Yet another unexpected highly active little world... :-)
Has anybody looked at what Pluto's state is likely to be when N.H. gets there, I.E. will all the volatiles at those temperatures have boiled off, or frozen back in 2015???
#1 - Loonyman - 02/04/2010 - 13:44
"Fairy castle" spires ... Huh, that's funny, that's the second time this week I've heard that phrase in basically THE SAME CONTEXT.

I'm almost done reading a book (Christmas present, thanks Dad!) about the 50's/60's race to get to orbit and the moon, "Space Race" by Deborah Cadbury. It uses the contrasts of competing program leaders Werner von Braun and Sergey Korolev to frame the story of the V2, rocket evolution, various US and USSR successes and failures, and so on.

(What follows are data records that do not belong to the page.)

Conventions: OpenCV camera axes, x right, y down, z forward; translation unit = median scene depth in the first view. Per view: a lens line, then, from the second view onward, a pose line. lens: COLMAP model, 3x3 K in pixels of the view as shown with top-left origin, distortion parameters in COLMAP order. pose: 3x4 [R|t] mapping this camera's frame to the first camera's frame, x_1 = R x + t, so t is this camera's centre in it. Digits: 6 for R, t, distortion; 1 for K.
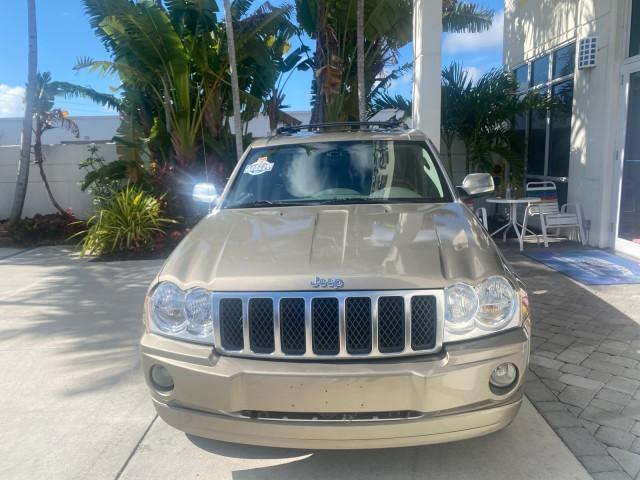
lens RADIAL K [[490.9, 0, 318.6], [0, 490.9, 238.2], [0, 0, 1]] dist [0.025837, -0.025591]
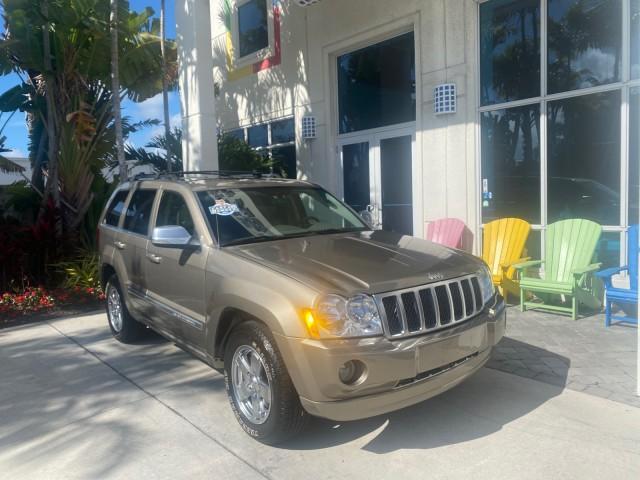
lens RADIAL K [[490.9, 0, 317.4], [0, 490.9, 239.0], [0, 0, 1]] dist [0.025837, -0.025591]
pose [[0.740519, -0.055622, 0.669729, -0.256373], [0.127192, 0.990157, -0.058402, 0.004104], [-0.659889, 0.128432, 0.740305, 0.025750]]
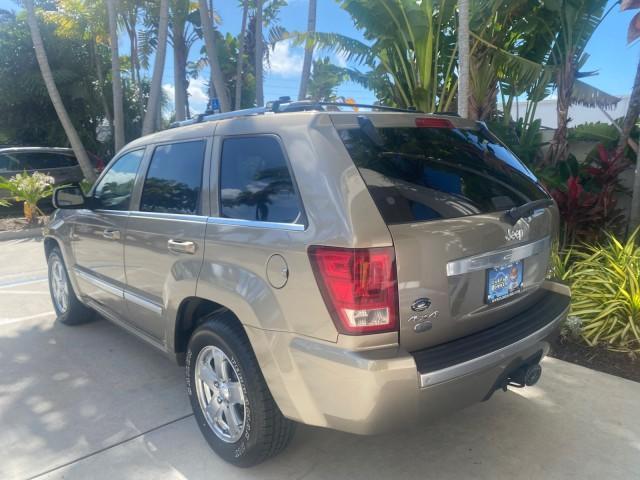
lens RADIAL K [[490.9, 0, 321.2], [0, 490.9, 238.4], [0, 0, 1]] dist [0.025837, -0.025591]
pose [[0.702931, 0.159123, -0.693230, 0.153735], [-0.148533, 0.986005, 0.075715, -0.071131], [0.695576, 0.049745, 0.716729, 0.366196]]
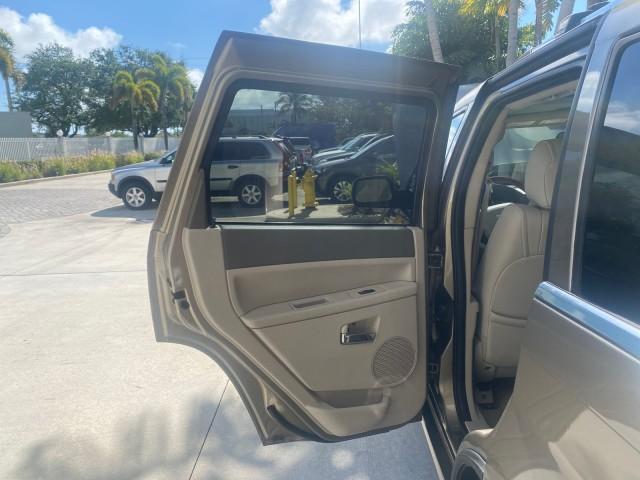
lens RADIAL K [[490.9, 0, 321.8], [0, 490.9, 236.5], [0, 0, 1]] dist [0.025837, -0.025591]
pose [[0.018127, 0.223062, -0.974636, 0.018364], [-0.139174, 0.965869, 0.218467, -0.074978], [0.990102, 0.131684, 0.048553, 0.461058]]
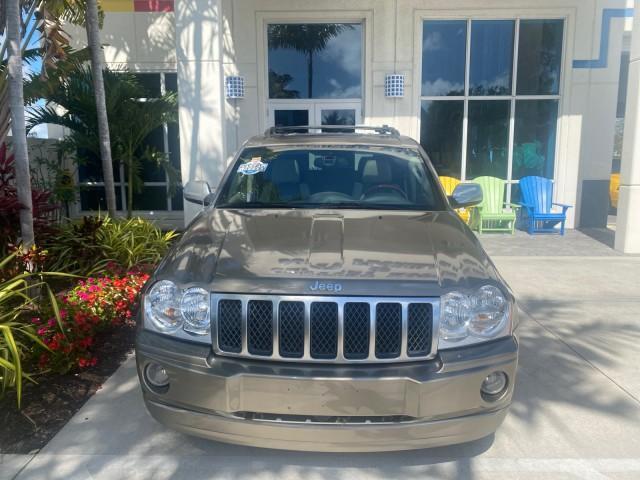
lens RADIAL K [[490.9, 0, 320.1], [0, 490.9, 238.0], [0, 0, 1]] dist [0.025837, -0.025591]
pose [[-0.010371, -0.130327, 0.991417, -0.614137], [0.168912, 0.976994, 0.130198, -0.081448], [-0.985577, 0.168813, 0.011881, 0.608711]]
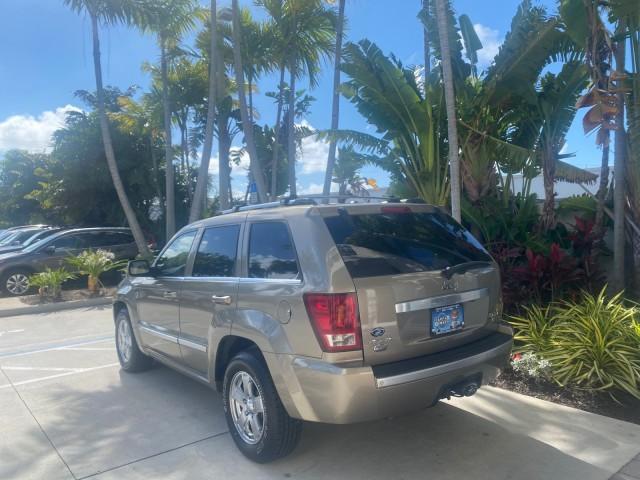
lens RADIAL K [[490.9, 0, 321.2], [0, 490.9, 238.3], [0, 0, 1]] dist [0.025837, -0.025591]
pose [[0.646727, 0.042371, -0.761544, 0.246051], [-0.130421, 0.989894, -0.055681, -0.070900], [0.751488, 0.135332, 0.645717, 0.315262]]
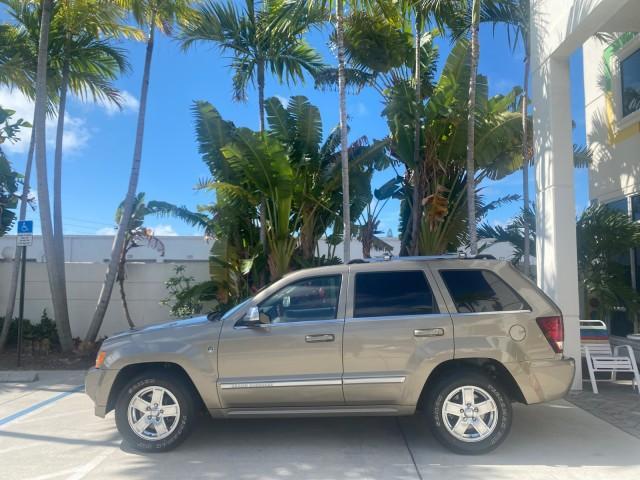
lens RADIAL K [[490.9, 0, 320.2], [0, 490.9, 237.7], [0, 0, 1]] dist [0.025837, -0.025591]
pose [[0.999393, 0.032431, -0.012699, -0.178062], [-0.034581, 0.967384, -0.250943, -0.004184], [0.004146, 0.251230, 0.967919, 0.042749]]
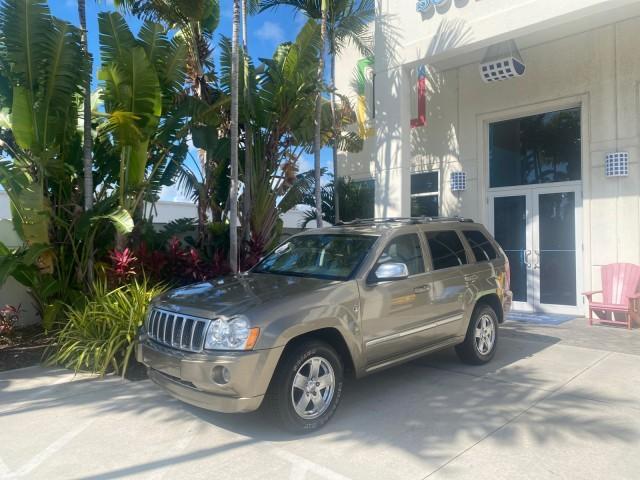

As they were designing the Apollo missions, one of their initial worries was that since nothing had yet landed (and survived) on the moon's surface, they had no confidence that it wouldn't just swallow up a lander. Fairy castles of dust, as it were.

Spoiler: we won! (sorry, Simpson's reference)

I'm watching that New Horizons countdown on dmuller.net !
#2 - Chris C. - 02/04/2010 - 14:04
@Loonyman (nice handle!) That's I think part of what Buie is trying to do. But I think Pluto is surprising everybody.
#3 - Emily Lakdawalla - 02/04/2010 - 14:10
Longitude?
I guess I'm curious how the observers are able to line up the longitude between the two pictures. I personally can't see any unchanging features to use as a landmark.
#4 - a different phil - 02/04/2010 - 14:38
That sounds like the crystal 'flower garden' kits you can get (Flowers grow as water evaporates)
#5 - Tony Fisk - 02/04/2010 - 17:12
I don't even know if this is possible with today's technology, and it's almost certainly beyond anyone's budget, but it would be great if New Horizons could be followed up with a Pluto orbiter! That way we could see and compare detail on both hemispheres and wouldn't have only the one chance we do with a flyby.
#6 - Laurel Kornfeld - 02/04/2010 - 20:52
Emily, one minor correction for your article: the three components of ACS are not "cameras" but "channels".

Wide Field Channel (WFC)
High Resolution Channel (HRC)
Solar Blind Channel (SBC)
#7 - Chris C. - 02/04/2010 - 21:06
Pluto sudden change of color
May be this is a change in the universe Temperature or may pluto is about to die.
#8 - Gideon Kandudi - 02/08/2010 - 07:50
Longitude
Regarding longitude, there's actually an easy way to mark it on Pluto, because it and Charon are locked in mutual synchronous rotation. IIRC both have a zero longitude that is set at the sub-Charon (for Pluto) and sub-Pluto (for Charon) points. If you were standing on Pluto's equator at zero longitude, Charon would forever be hanging over your head; and the same goes for an observer standing at 0,0 on Charon.